Instructions for the task> A single number is expected: the count of lines in the entries below that contain "text".

*** Opening Dataset entries ***

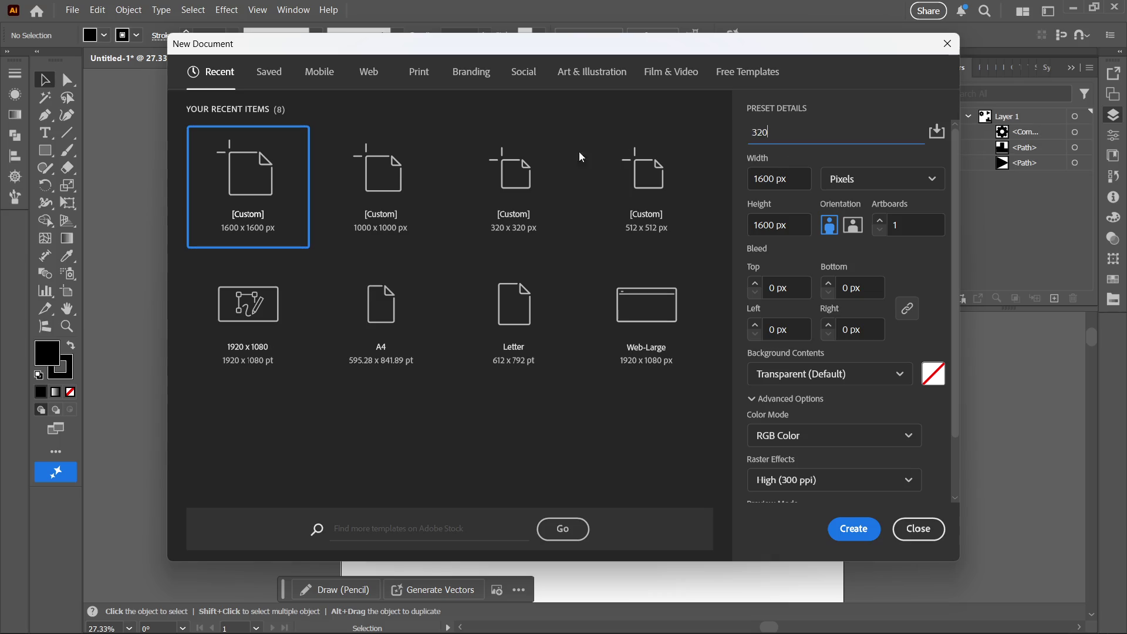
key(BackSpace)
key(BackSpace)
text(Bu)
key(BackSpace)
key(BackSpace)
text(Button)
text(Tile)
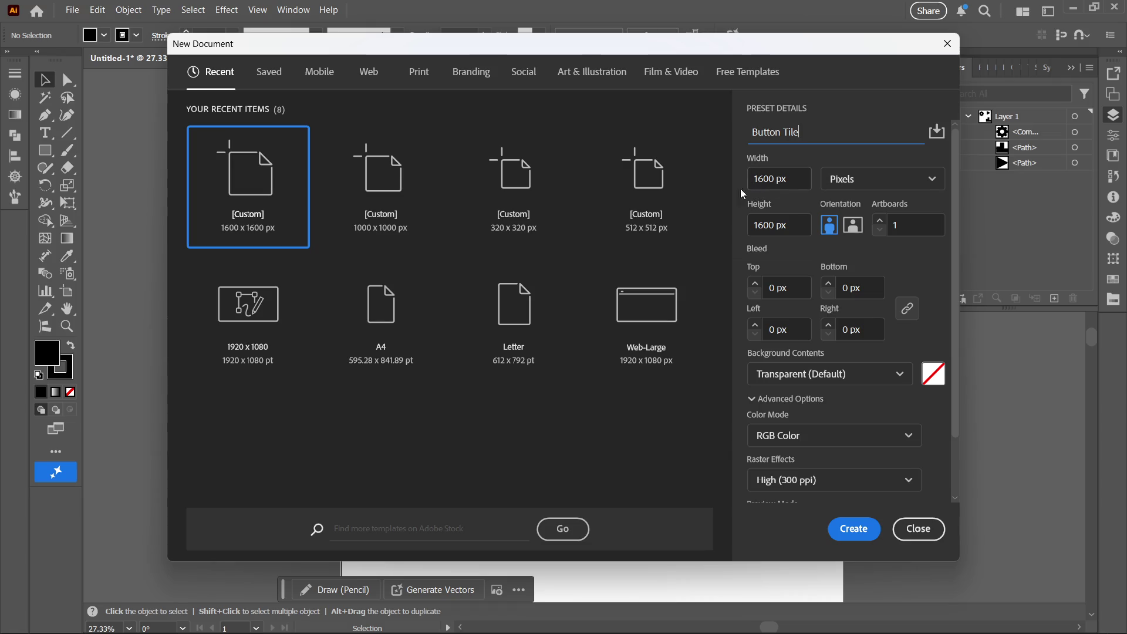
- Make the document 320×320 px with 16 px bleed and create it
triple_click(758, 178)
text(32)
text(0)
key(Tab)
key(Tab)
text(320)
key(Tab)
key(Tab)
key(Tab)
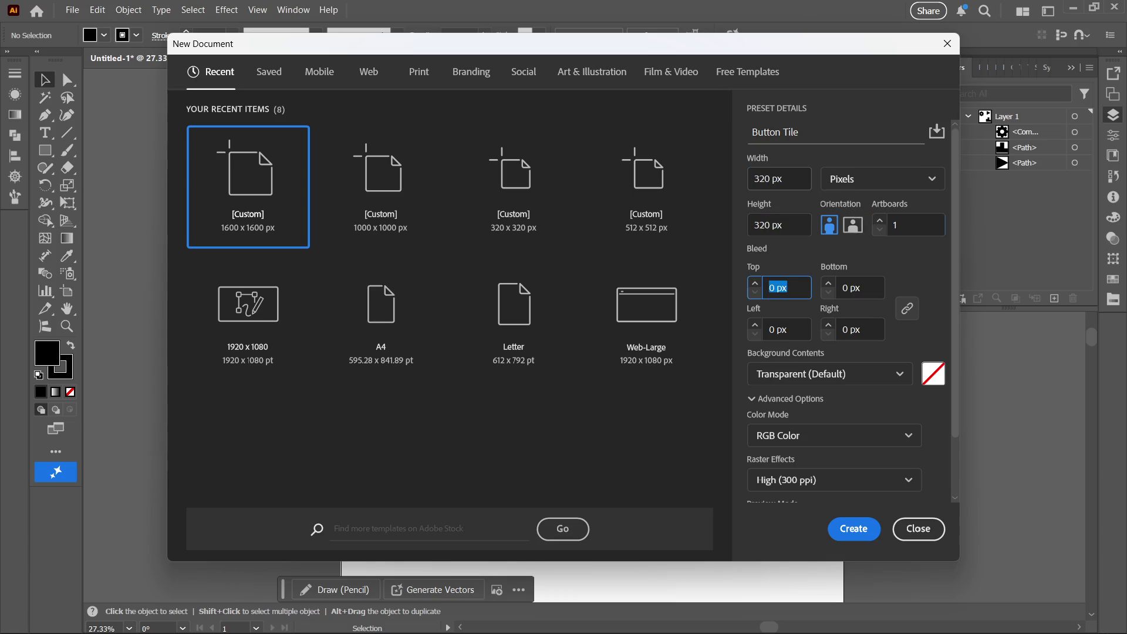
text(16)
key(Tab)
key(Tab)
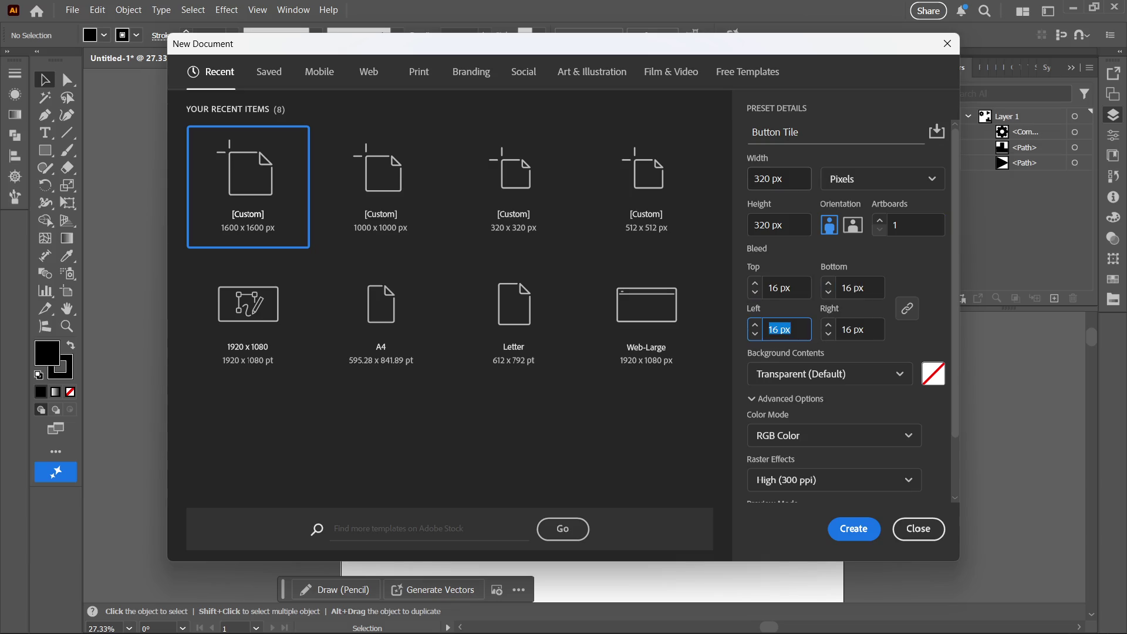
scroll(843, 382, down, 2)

*** Closing Dataset entries ***

Problem solution> 7